REPUBLIKA.CO.ID, JAKARTA -- PT Pertamina Geothermal Energy Tbk (PGE) telah menjadi perusahaan tercatat di Bursa Efek Indonesia. Melalui mekanisme penawaran umum perdana atau Initial Public Offering (IPO), PGE meraup dana segar Rp 9,05 triliun.
Pada perdagangan perdana, saham PGE mayoritas bergerak di zona merah. Setelah sempat dibuka menguat di awal sesi, saham PGE kemudian anjlok dan nyaris menyentuh batas Auto Rejection Bawah (ARB).
Direktur Avere Investama Teguh Hidayat menilai, IPO PGE menunjukkan sentimen yang berlebihan dari publik. Hal tersebut ditandai dengan kelebihan permintaan di angka Rp 875 per lembar.
Dari sisi prospek, menurut Teguh, geotermal adalah salah satu bisnis di sektor energi yang memiliki tingkat pengembalian investasi rendah dengan risiko yang sangat tinggi. Bahkan, kemungkinan gagal bisa mencapai 60 persen-75 persen.
"Maka investasi di pengembangan geotermal adalah high risk investment," kata Teguh melalui siaran pers akhir pekan lalu.
Teguh menjelaskan, proses bisnis geotermal mulai dari survei awal, penyiapan lahan, perizinan, eksplorasi, hingga pengembangan pembangkit listrik bisa membutuhkan waktu 7-9 tahun. Ini waktu yang cukup lama dan berisiko tinggi dalam bisnis.
Lebih lanjut, Teguh menjabarkan, investasi geotermal adalah investasi jangka panjang yang membutuhkan mitra strategis dalam pengembangan awal. Menurutnya, langkah IPO yang dilakukan PGE justru kurang tepat.
"Kesalahan strategis yang dilakukan adalah PGEO mementingkan pendanaan jangka pendek dalam kondisi yang belum siap," kata Teguh.

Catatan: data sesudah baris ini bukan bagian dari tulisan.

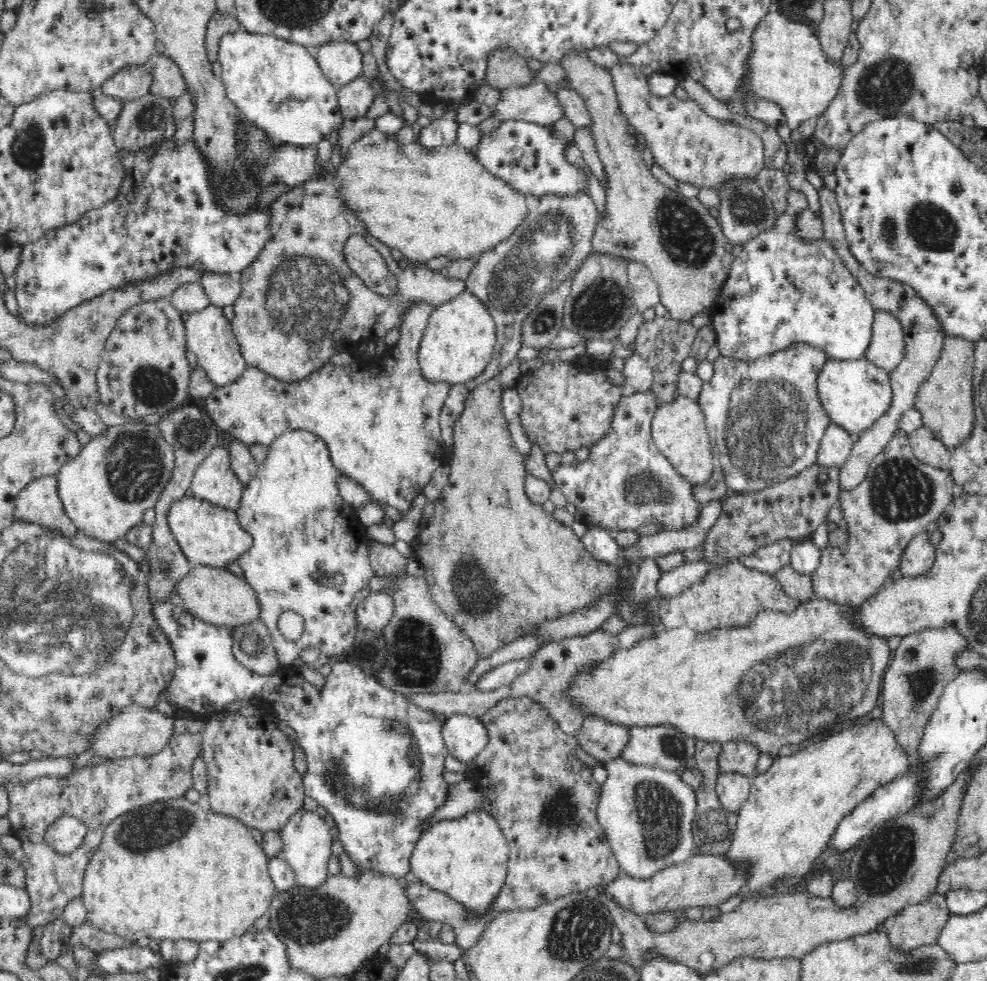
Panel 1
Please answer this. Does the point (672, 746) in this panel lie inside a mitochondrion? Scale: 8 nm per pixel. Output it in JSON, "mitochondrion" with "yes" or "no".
{"mitochondrion":"yes"}

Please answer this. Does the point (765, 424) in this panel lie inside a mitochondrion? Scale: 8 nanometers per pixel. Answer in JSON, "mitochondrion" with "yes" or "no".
{"mitochondrion":"yes"}

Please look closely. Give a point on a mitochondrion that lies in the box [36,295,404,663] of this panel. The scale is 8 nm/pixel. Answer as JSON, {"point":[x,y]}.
{"point":[135,466]}

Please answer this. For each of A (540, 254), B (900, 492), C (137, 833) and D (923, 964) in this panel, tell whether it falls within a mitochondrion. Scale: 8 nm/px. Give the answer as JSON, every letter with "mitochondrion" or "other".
{"A":"mitochondrion","B":"mitochondrion","C":"mitochondrion","D":"mitochondrion"}

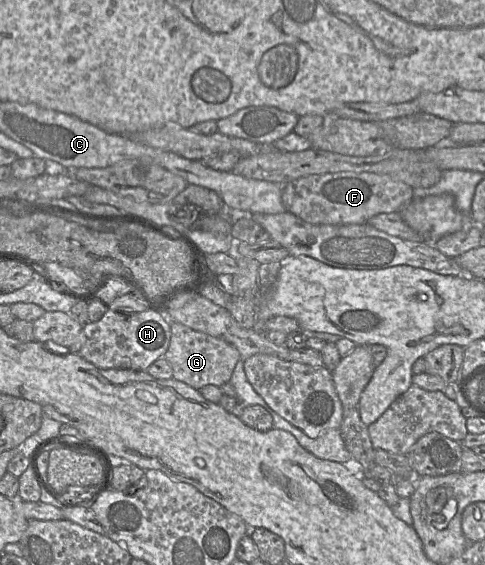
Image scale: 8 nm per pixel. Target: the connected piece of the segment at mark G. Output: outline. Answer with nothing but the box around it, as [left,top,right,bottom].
[163,322,240,390]

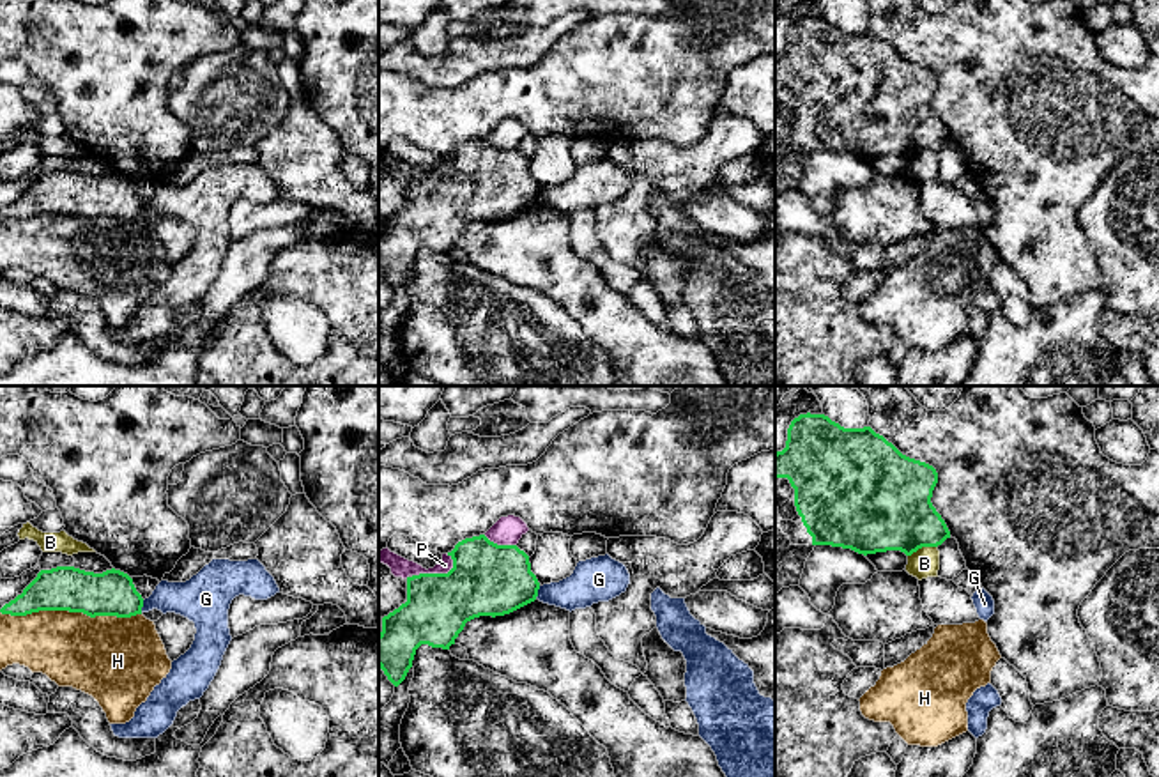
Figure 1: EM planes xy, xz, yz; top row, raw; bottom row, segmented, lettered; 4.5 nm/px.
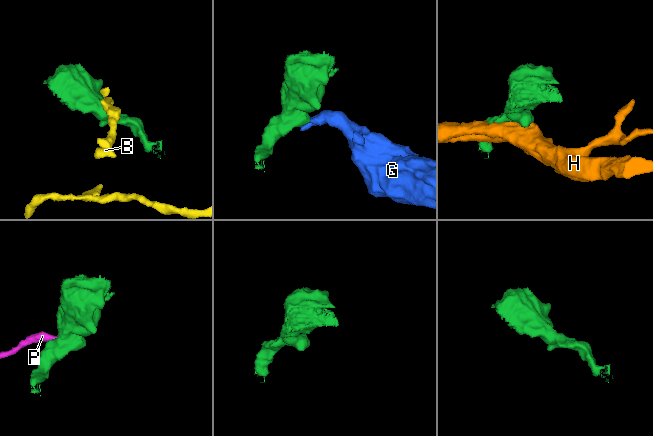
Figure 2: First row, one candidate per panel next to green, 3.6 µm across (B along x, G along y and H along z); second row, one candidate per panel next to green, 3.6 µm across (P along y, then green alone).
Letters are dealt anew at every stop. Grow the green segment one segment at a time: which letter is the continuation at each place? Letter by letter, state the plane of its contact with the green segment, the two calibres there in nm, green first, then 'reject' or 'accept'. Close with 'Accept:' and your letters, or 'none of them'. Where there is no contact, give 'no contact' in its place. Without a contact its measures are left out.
B: contact in yz; calibres 420 and 130 nm; reject
G: contact in xy; calibres 200 and 190 nm; reject
H: contact in xy; calibres 200 and 360 nm; reject
P: contact in xz; calibres 340 and 90 nm; reject
Accept: none of them

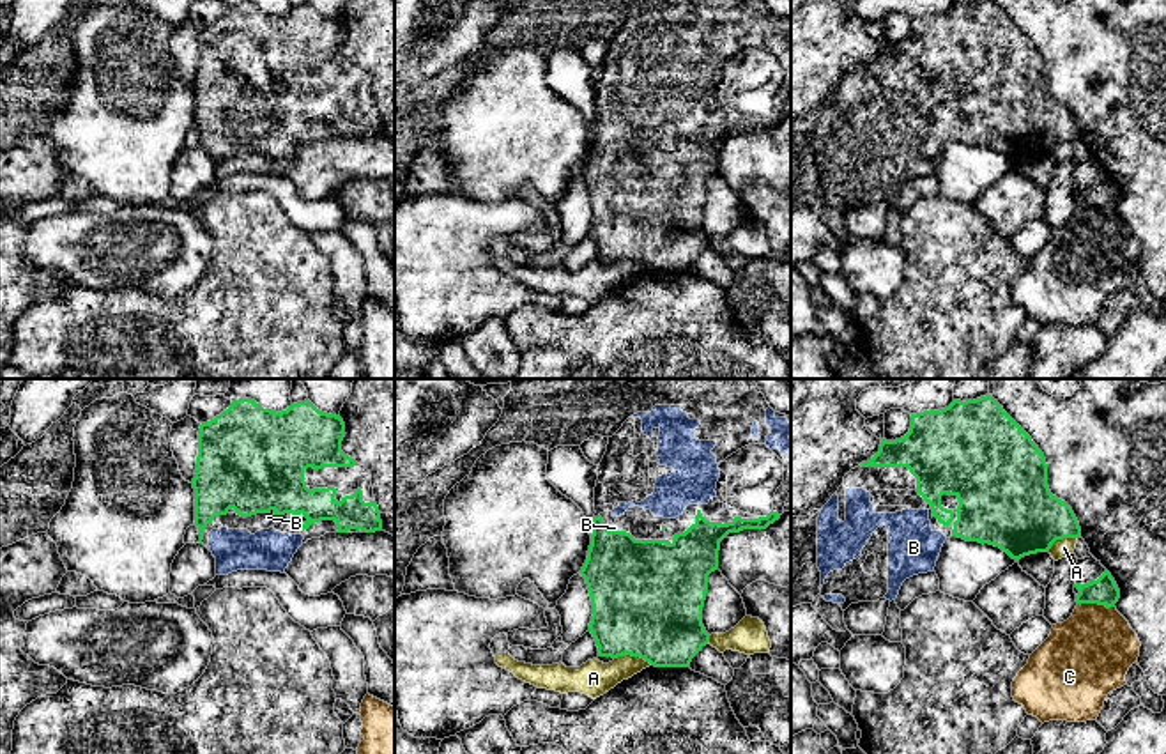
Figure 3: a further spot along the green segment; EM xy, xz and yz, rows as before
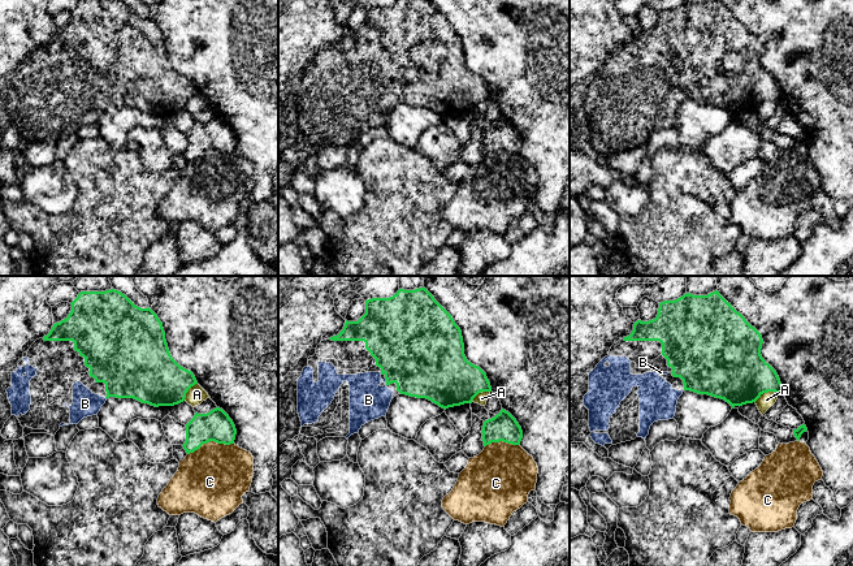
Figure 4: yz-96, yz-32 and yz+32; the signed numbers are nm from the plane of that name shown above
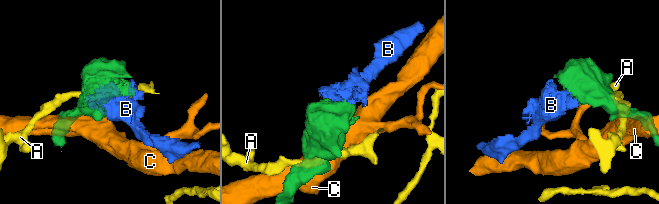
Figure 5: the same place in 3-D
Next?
A: contact in xz; calibres 500 and 160 nm; reject
B: contact in xz; calibres 400 and 20 nm; accept
C: contact in yz; calibres 130 and 380 nm; reject
Accept: B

Di sisi lain, risiko kegagalan investasi geotermal cukup tinggi baik dari sisi teknis maupun nonteknisnya, seperti ancaman kerusakan lingkungan, resettlement, atau bahkan harus mengorbankan situs-situs di lokasi eksplorasi dan permasalahan sosial.
Teguh mengatakan, investor yang akan masuk menjadi strategic partner akan berpikir dua kali jika PGE sudah melantai di bursa. Naiknya value setelah IPO akan menyulitkan pengembangan bisnis kemitraannya.